- **Try it**: Would you return every entry below exactly as written, without its images?

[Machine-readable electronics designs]
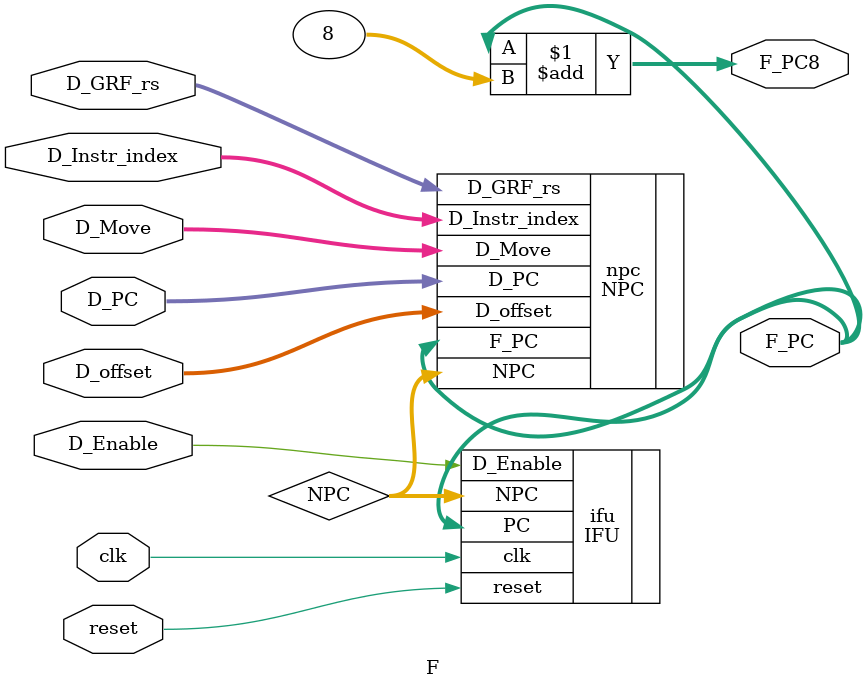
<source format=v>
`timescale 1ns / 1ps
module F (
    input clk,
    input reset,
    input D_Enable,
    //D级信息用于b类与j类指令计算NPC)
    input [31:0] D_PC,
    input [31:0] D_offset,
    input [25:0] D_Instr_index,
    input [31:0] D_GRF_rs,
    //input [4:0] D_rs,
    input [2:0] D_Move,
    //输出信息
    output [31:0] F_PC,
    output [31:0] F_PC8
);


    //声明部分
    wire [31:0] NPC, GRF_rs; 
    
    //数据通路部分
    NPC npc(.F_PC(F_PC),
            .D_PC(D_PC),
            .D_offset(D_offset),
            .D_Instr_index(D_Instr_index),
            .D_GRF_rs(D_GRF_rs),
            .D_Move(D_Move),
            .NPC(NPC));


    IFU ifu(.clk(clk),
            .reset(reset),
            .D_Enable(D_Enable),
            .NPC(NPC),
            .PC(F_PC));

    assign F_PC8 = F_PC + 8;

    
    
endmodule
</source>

- **Problem solution**:
<source format=v>
`timescale 1ns / 1ps
module F (
    input clk,
    input reset,
    input D_Enable,
    //D级信息用于b类与j类指令计算NPC)
    input [31:0] D_PC,
    input [31:0] D_offset,
    input [25:0] D_Instr_index,
    input [31:0] D_GRF_rs,
    //input [4:0] D_rs,
    input [2:0] D_Move,
    //输出信息
    output [31:0] F_PC,
    output [31:0] F_PC8
);


    //声明部分
    wire [31:0] NPC, GRF_rs; 
    
    //数据通路部分
    NPC npc(.F_PC(F_PC),
            .D_PC(D_PC),
            .D_offset(D_offset),
            .D_Instr_index(D_Instr_index),
            .D_GRF_rs(D_GRF_rs),
            .D_Move(D_Move),
            .NPC(NPC));


    IFU ifu(.clk(clk),
            .reset(reset),
            .D_Enable(D_Enable),
            .NPC(NPC),
            .PC(F_PC));

    assign F_PC8 = F_PC + 8;

    
    
endmodule
</source>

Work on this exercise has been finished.